Institut Pertanian Bogor (IPB) tengah menghadapi polemik pembentukan Sekolah Teknik. Keputusan ini memicu reaksi beragam dari mahasiswa dan alumni Fakultas Teknologi Pertanian (Fateta), yang seluruh program studinya dipindahkan ke Sekolah Teknik baru tersebut.
Perpindahan ini menimbulkan pro dan kontra di kalangan sivitas akademika IPB. Beberapa mahasiswa merasa terdampak, sementara yang lain menyambut positif perubahan ini.
Pro dan Kontra Perpindahan Prodi ke Sekolah Teknik
Faiz, mahasiswa Teknik Mesin Fateta, menyatakan dukungannya terhadap perpindahan tersebut. Ia menilai perpindahan ini sesuai dengan bidang studinya yang memang berfokus pada teknik.
Sebaliknya, Caesa, mahasiswa Teknologi Pangan, mengungkapkan keberatannya. Ia menjelaskan perbedaan mendasar antara Teknik Pangan dan Teknologi Pangan. Teknologi Pangan lebih fokus pada inovasi makanan, berbeda dengan Teknik Pangan yang lebih menekankan pada aspek peralatannya.
Keberatan Caesa juga diutarakan oleh mayoritas mahasiswa Teknologi Pangan, bahkan hingga kalangan alumni. Mereka mempertanyakan transparansi proses pengambilan keputusan dan khawatir akan perubahan substansial dalam kurikulum pembelajaran.
Pihak kampus menjamin tidak akan ada perubahan signifikan dalam pembelajaran. Namun, Caesa merasakan perbedaan, terutama dengan mulai diterapkannya pembelajaran tentang alat-alat, yang menurutnya belum sedalam yang dipelajari mahasiswa Teknik Pangan.
Kecemasan Alumni dan Pertanyaan Rektor
Bukan hanya mahasiswa, alumni Fateta IPB juga turut menyuarakan kekhawatirannya. Ketua Himpunan Alumni Fateta IPB, Luhur Budijarso, menyatakan dukungannya terhadap Dekan Fateta dan berharap adanya jalan tengah.
Alumni memahami kebutuhan akan Sekolah Teknik, namun berharap Fateta tetap ada dan dapat bersinergi sebagai mitra. Mereka ingin memastikan Fateta tetap berperan penting dalam perkembangan teknologi pertanian.

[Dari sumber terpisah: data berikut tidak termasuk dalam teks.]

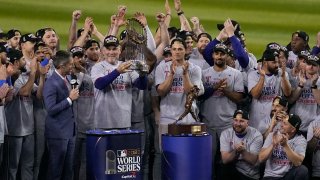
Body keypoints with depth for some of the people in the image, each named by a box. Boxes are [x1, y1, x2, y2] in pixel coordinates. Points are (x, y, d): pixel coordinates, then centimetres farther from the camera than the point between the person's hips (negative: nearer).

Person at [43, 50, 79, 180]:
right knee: (56, 169, -1)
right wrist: (69, 99, -19)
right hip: (58, 133, -8)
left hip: (69, 131, 8)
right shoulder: (51, 83, -16)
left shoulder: (65, 80, 11)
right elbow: (51, 109, -22)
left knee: (68, 169, 11)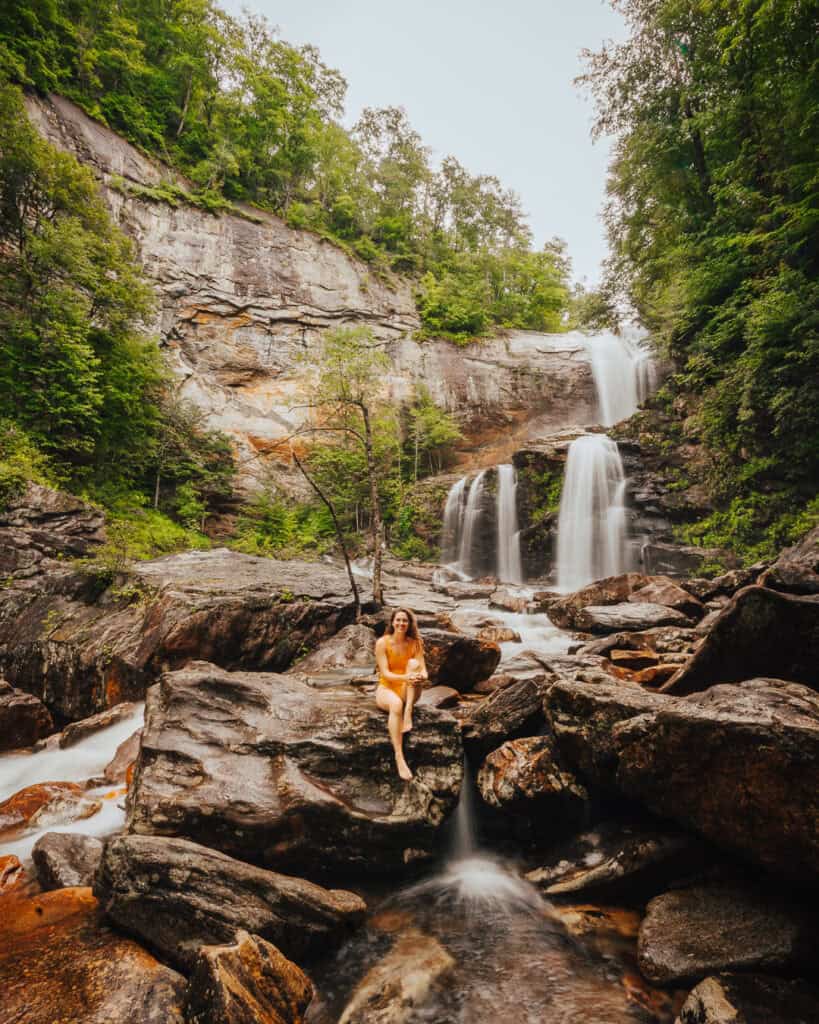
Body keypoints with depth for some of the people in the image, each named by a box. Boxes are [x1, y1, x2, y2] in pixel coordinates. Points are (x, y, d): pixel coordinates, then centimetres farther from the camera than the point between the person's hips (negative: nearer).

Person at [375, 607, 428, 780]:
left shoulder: (415, 643, -2)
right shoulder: (382, 642, -9)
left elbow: (423, 671, -8)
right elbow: (385, 674, -16)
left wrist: (420, 676, -34)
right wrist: (405, 678, -35)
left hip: (408, 692, 3)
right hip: (386, 689, -2)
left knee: (413, 663, -26)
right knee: (396, 703, -39)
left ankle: (408, 713, -32)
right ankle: (399, 756, -42)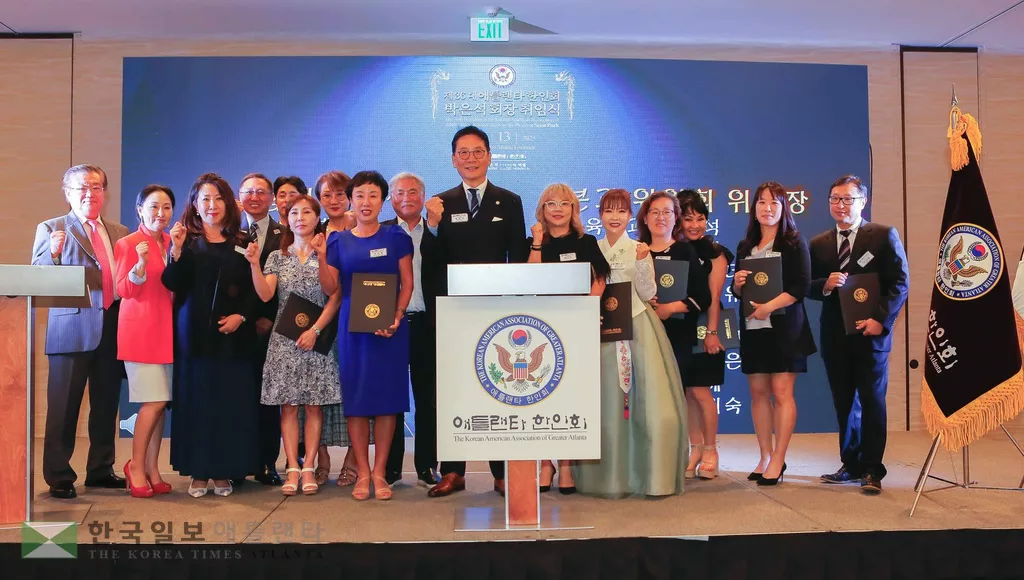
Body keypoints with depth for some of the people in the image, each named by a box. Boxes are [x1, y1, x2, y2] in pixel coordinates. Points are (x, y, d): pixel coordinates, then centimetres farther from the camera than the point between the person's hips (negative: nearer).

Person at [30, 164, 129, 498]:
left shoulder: (119, 233, 15)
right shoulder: (51, 229, 2)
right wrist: (53, 253, -23)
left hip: (113, 329, 4)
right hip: (72, 329, -4)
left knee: (106, 405, 11)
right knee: (64, 407, 1)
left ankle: (101, 470, 23)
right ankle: (59, 477, 11)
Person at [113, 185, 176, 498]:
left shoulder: (173, 243, 12)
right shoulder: (127, 244, -4)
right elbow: (124, 291, -9)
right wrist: (140, 264, -24)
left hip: (168, 329, 5)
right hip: (141, 329, -5)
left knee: (161, 403, 4)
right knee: (154, 401, -9)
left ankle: (152, 469, 13)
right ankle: (136, 466, 8)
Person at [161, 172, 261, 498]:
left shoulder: (242, 243, 8)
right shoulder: (186, 240, 5)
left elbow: (255, 289, 7)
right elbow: (173, 284, -6)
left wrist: (241, 316, -8)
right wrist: (177, 251, -20)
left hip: (233, 336, 1)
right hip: (195, 334, -1)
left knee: (230, 403, 2)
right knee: (196, 401, 2)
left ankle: (223, 471, 11)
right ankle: (198, 472, 10)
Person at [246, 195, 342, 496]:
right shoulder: (277, 257, 10)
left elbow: (335, 299, -2)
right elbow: (265, 295, -3)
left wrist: (315, 330, -11)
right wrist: (254, 264, -15)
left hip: (317, 337, -2)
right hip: (284, 339, 2)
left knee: (314, 404, 1)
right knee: (288, 405, 1)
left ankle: (309, 468, 5)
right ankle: (292, 469, 4)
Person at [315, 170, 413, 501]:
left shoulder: (396, 237, 4)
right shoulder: (339, 241, 8)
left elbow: (407, 284, 2)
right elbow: (330, 288, 4)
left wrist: (397, 317, -12)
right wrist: (321, 258, -11)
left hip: (389, 327, -1)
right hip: (352, 327, 1)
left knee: (387, 397, 1)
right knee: (355, 398, 2)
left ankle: (379, 472, 10)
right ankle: (362, 473, 11)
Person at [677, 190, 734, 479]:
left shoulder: (714, 252, -1)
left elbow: (714, 296, -7)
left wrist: (711, 332, -13)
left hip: (703, 329, -3)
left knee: (700, 391, -4)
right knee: (686, 392, 7)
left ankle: (710, 451, 10)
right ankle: (695, 449, 17)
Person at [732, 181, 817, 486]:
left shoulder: (794, 242, 0)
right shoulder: (745, 246, 14)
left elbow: (801, 286, -9)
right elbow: (737, 291, 17)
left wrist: (770, 306, -20)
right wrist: (737, 284, -6)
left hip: (784, 327, -5)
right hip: (752, 327, 5)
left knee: (781, 392, -6)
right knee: (758, 393, 5)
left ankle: (778, 460, 0)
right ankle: (765, 457, 14)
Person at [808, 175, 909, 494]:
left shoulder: (884, 236, 0)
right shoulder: (819, 244, 11)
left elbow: (900, 282, -4)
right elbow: (808, 288, 9)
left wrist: (881, 319, -14)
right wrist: (825, 285, -13)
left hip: (870, 333, -4)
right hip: (835, 335, 4)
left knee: (872, 402, 0)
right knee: (844, 403, 10)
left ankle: (872, 471, 7)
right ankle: (851, 465, 20)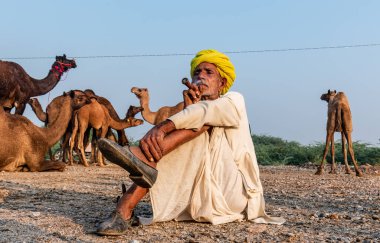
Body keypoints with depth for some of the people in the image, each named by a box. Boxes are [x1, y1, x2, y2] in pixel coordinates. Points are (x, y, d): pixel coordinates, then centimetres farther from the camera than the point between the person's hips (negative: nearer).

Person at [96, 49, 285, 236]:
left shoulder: (234, 100, 6)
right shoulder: (193, 110, 18)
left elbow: (205, 111, -20)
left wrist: (160, 128, -34)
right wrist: (189, 108, -14)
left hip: (232, 191, -4)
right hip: (202, 194, 4)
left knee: (201, 117, -18)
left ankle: (143, 158, -39)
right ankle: (124, 211, -37)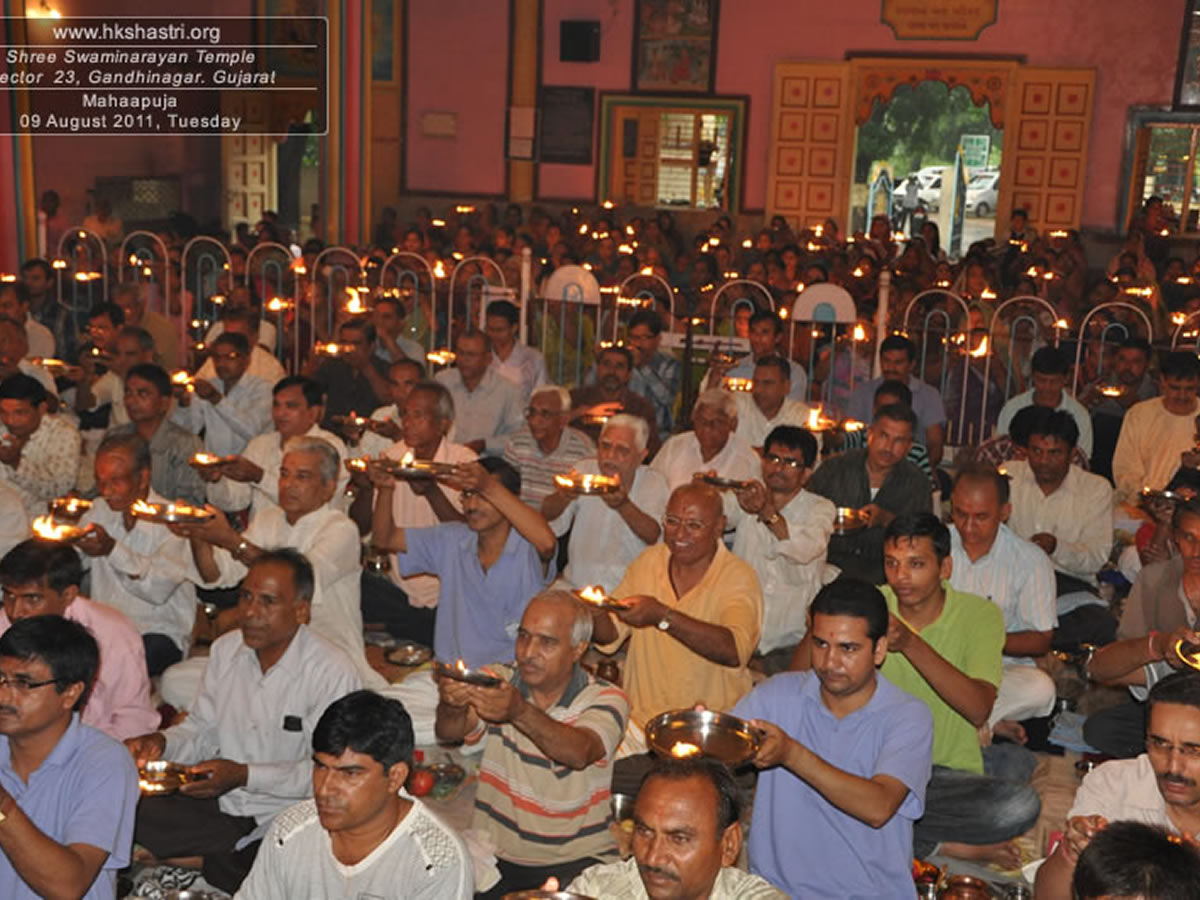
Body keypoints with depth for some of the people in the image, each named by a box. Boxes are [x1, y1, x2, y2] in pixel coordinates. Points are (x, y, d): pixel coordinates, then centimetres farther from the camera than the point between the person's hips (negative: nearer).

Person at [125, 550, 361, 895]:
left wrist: (244, 775, -23)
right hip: (219, 801, 5)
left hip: (283, 817, -5)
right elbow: (203, 729, 13)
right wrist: (162, 743, -8)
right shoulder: (226, 649, 5)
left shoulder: (333, 673, -16)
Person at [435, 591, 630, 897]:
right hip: (493, 854, 3)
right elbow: (450, 731, -14)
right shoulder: (497, 681, 4)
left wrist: (520, 712, -42)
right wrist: (450, 706, -38)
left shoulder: (606, 699, -4)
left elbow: (579, 753, -25)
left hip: (575, 862, -2)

Aman Wirakartakusumah, Rektor IPB periode 1998-2002, mengungkapkan kekhawatirannya terhadap potensi hilangnya jati diri IPB sebagai perguruan tinggi pertanian. Ia mempertanyakan konsistensi visi dan misi IPB jika Fateta diabaikan.
Aman membandingkan IPB dengan ITB yang tetap mempertahankan namanya meski memiliki berbagai fakultas di luar teknik. Ia menekankan pentingnya menjaga keseimbangan antara ilmu murni dan penerapan teknologi.
Ia menegaskan bahwa kampus seharusnya mendukung visi dan misi, dan jika IPB berfokus pada agrikultur, Fateta seharusnya tetap dipertahankan. Perlu dikaji kembali apakah perpindahan prodi ini sudah sesuai dengan visi dan misi IPB.
Klarifikasi Dekan Fateta dan Solusi ke Depan
Dekan Fateta IPB, Slamet Budijanto, menjelaskan bahwa Fateta masih tetap ada. Perpindahan prodi ke Sekolah Teknik berdasarkan keputusan rektor dan persetujuan dosen.
Keputusan tersebut didasarkan pada pertimbangan efisiensi dan produktivitas. Namun, Slamet membuka peluang pembahasan ulang jika ada penolakan signifikan dan usulan naskah akademik yang komprehensif diajukan.
Ia memastikan perpindahan prodi tidak akan melemahkan pembelajaran di Fateta, justru sebaliknya, diharapkan memperkuat ilmu-ilmu yang diajarkan.
Polemik ini menunjukkan pentingnya transparansi dan dialog dalam pengambilan keputusan di lingkungan kampus. Perlu adanya kajian mendalam untuk memastikan setiap keputusan mendukung visi dan misi IPB serta kepentingan seluruh sivitas akademika.
Ke depannya, diharapkan akan tercapai solusi yang mengakomodasi berbagai kepentingan dan menjaga jati diri IPB sebagai perguruan tinggi pertanian terkemuka di Indonesia.